Vanity of Vanities

“Vanity of vanities… all is vanity.” So states Solomon, the wisest and wealthiest king the nation of Israel has ever known, in his second biblical book of wisdom, Ecclesiastes. This is the first of two significant conclusions he comes to in the book, the disheartening result of a series of experiments in which he sought unbridled pleasure and prosperity (chapter 2), and came up empty.

King Solomon, however, is not alone in his assessment. H.G. Wells, famous historian and philosopher, said at age 61: “I have no peace. All life is at the end of the tether.” The poet Byron said, “My days are in yellow leaf, the flowers and fruits of life are gone, the worm and the canker, and the grief are mine alone.” The literary genius Thoreau summed it up this way: “Most men live lives of quiet desperation.” (Morning Glory, May 29, 1993) The common thread in each of these opinions is that life is, by its very nature, full of sorrow and suffering, and is at best, unfulfilling. It is a hopeless philosophy which leaves man without a reason to live.

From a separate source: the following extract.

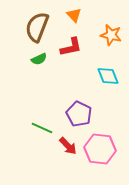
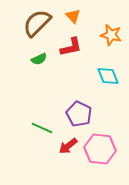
orange triangle: moved 1 px left, 1 px down
brown semicircle: moved 4 px up; rotated 24 degrees clockwise
red arrow: rotated 96 degrees clockwise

So, how does Solomon, the wisest man who ever lived, explain this dilemma? The key to the answer rests in the phrase “under the sun,” found in verse two of chapter one. Solomon is examining life from a human perspective. The great majority of his discourse (chapters 2-10) is taken up in a discussion of living life “under the sun,” an exercise in futility (Ecclesiastes 8:15-17), fatalism (Ecclesiastes 9:10-12) and folly (Ecclesiastes 10:5-6). Not until chapter 11 do we begin to see any positive meditation or optimism.

Solomon’s second conclusion is found in the last two verses of the last chapter in his discourse. He sums up his thoughts with two cautions and an observation: “Let us hear the conclusion of the whole matter: Fear God, and keep his commandments: for this is the whole duty of man. For God shall bring every work into judgment, with every secret thing, whether it be good, or whether it be evil.” 

What is the secret to living life “under the sun” in a successful manner? The answer is viewing life from an eternal perspective. When we “fear God and keep his commandments” with an awareness that we will one day stand before God, life is no longer empty. Living has purpose, desperation vanishes and human fulfillment becomes reality.